A simple way to improve presentation is to make a dot-and-whisker plot of the model estimates and corresponding uncertainties. Let’s fit a model and make a plot:
gap_model %>%
tidy(conf.int = T) %>%
filter(term != "(Intercept)") %>%
mutate(term = str_replace_all(term,
"continent",
"Continent: "),
term = str_to_title(term),
term = fct_reorder(term,
estimate)) %>%
ggplot(aes(estimate,
term,
xmin = conf.low,
xmax = conf.high)) +
geom_vline(xintercept = 0,
linetype = "dashed",
color = "grey") +
geom_pointrange() +
labs(y = NULL,
x = "Difference in years")
For reference, this is what the same results would have looked like if we had used a standard regression table:
Life expectancy | |
---|---|
(Intercept) | −518*** |
(20) | |
continentAmericas | 14.29*** |
(0.49) | |
continentAsia | 9.38*** |
(0.47) | |
continentEurope | 19.36*** |
(0.52) | |
continentOceania | 20.6*** |
(1.5) | |
year | 0.29*** |
(0.01) | |
population_scaled | 0.18 |
(0.16) | |
gdpPercap_scaled | 3.0*** |
(0.2) | |
Num.Obs. | 1704 |
RMSE | 6.87 |
R2 | 0.717 |
+ p < 0.1, * p < 0.05, ** p < 0.01, *** p < 0.001 |
The dot-and-whisker plot helps readers quickly compare the model estimates and their corresponding uncertainty.

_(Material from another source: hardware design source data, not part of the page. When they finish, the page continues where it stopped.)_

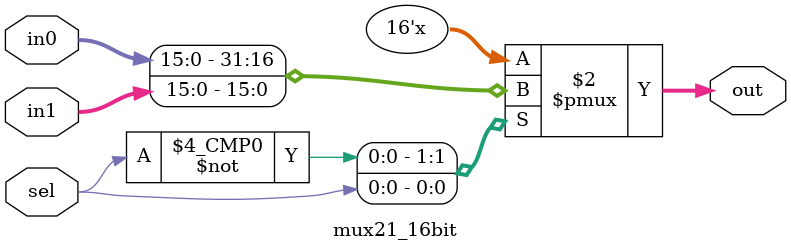
<source format=sv>
module mux21_16bit(input logic [15:0]in0,input logic [15:0]in1,input logic sel,
                   output logic [15:0]out );

always_comb begin
 case(sel)
   0: out = in0;
   1: out = in1;
   default: out = 0;
endcase
end
endmodule

</source>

Finally, the dumbell chart can be useful when the goal is to highlight differences, especially across groups. Let’s make one to compare the change in mean life expectancy from the 1950s to the 2000s across all five continents:
gapminder |>
mutate(decade = factor(year %/% 10 * 10)) |>
filter(decade %in% c(1950, 2000)) |>
group_by(continent, decade) |>
summarize(lifeexp = mean(lifeExp, na.rm = T)) |>
mutate(continent = fct_reorder(continent, lifeexp)) |>
ggplot(aes(lifeexp, continent,
group = decade)) +
geom_line(aes(group = continent),
color = "grey80",
linewidth = 1) +
geom_point(aes(color = continent),
size = 5) +
scale_color_brewer(type = "qual", palette = "Set1") +
labs(x = "Life expectancy (years)",
y = NULL,
caption ="Source: gapminder") +
theme(legend.position = "none")
The graph makes it easy to see that Oceania has the highest average but Asia has seen the highest growth. This might be a useful “Figure 1”; illustrating a puzzle which your paper then tries to explain.
Points or dots can be a useful way of plotting data. In this post, I have shown you three different and quite versatile plots you can use in your next analysis.